Abstract
As unconventional reservoirs continue to be discovered and appraised, an ever increasing challenge is to understand the productive mechanism that unlocks the potential of these reservoirs. Since most unconventional reservoirs have some degree of lamination (varying from a few hundreds of an inch to a couple of feet), a technical hurdle exists in understanding the integration of conventional logging (using up-scaled measurements), modeling software (assumptions, gridding, numerical/P3D) and fine scale measurements (core measurements).
Laminated reservoirs pose many challenges in the decision making process especially when a model centric, data driven approach is utilized. These challenges can be reduced to two categories: (1) challenges in understanding fracture propagation mechanism and (2) challenges in reservoir characterization. This paper focuses on a procedure to capture the former. The early phase of gathering measurements is frequently executed with data sets and measurements that are incomplete and insufficient to understand the production mechanism in these low porosity environments. In an engineering analysis, this data may be utilized only to a limited extent, due to the inconsistences in the measurements gathered at various scales. To overcome these inconsistencies a novel approach to estimate mechanical properties with sub-sonic resolution through integration of sonic logs, high resolution logs, and facies classification has been developed.

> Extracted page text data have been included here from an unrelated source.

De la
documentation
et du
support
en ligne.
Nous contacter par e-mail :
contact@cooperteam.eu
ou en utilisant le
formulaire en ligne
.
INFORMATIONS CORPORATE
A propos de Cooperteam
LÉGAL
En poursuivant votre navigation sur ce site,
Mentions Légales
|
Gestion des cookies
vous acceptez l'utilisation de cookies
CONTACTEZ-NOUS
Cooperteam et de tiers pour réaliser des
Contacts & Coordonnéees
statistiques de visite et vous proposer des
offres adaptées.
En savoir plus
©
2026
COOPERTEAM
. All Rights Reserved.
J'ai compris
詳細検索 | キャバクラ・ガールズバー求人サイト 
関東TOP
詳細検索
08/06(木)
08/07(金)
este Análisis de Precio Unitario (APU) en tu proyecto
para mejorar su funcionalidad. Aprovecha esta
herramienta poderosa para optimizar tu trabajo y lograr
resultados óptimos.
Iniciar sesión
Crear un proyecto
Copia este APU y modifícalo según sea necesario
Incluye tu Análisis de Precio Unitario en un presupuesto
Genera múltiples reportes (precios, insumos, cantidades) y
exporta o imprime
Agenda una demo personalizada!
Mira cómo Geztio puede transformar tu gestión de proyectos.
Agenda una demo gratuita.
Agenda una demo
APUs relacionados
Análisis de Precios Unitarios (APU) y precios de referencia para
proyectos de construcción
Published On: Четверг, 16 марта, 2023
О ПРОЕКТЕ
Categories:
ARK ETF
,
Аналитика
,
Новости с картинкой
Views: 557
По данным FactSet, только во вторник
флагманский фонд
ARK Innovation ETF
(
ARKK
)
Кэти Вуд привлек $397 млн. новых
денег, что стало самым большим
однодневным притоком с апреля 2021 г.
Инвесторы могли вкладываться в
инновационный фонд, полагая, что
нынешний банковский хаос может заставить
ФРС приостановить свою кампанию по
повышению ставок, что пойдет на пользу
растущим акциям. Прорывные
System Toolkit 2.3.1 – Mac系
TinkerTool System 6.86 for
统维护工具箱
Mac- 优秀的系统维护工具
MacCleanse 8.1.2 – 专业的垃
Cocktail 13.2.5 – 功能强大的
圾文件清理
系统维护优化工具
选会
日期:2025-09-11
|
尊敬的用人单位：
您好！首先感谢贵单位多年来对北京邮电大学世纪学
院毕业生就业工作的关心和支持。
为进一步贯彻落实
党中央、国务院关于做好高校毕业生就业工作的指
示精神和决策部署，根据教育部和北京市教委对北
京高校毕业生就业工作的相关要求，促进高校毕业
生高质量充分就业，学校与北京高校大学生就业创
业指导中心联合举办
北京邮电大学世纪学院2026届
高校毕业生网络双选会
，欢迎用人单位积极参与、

The use of traditional workflows to derive mechanical properties has led to overestimating and/or underestimating rock strength and stress in the different layers. This, historically, has resulted in inconsistent conclusions across various disciplines and unexplainable well performance. Furthermore, the process of matching hydraulic fracture net-pressure using conventional workflows can result in the complication of fracture propagation process or incorrect calibration of the Mechanical Earth Model used to estimate earth stresses. We have demonstrated that the presented workflow allows for more accurate estimation of the mechanical properties profile in thin bed formations and consequently more effective use of those estimates to design hydraulic fractures and analyze the results.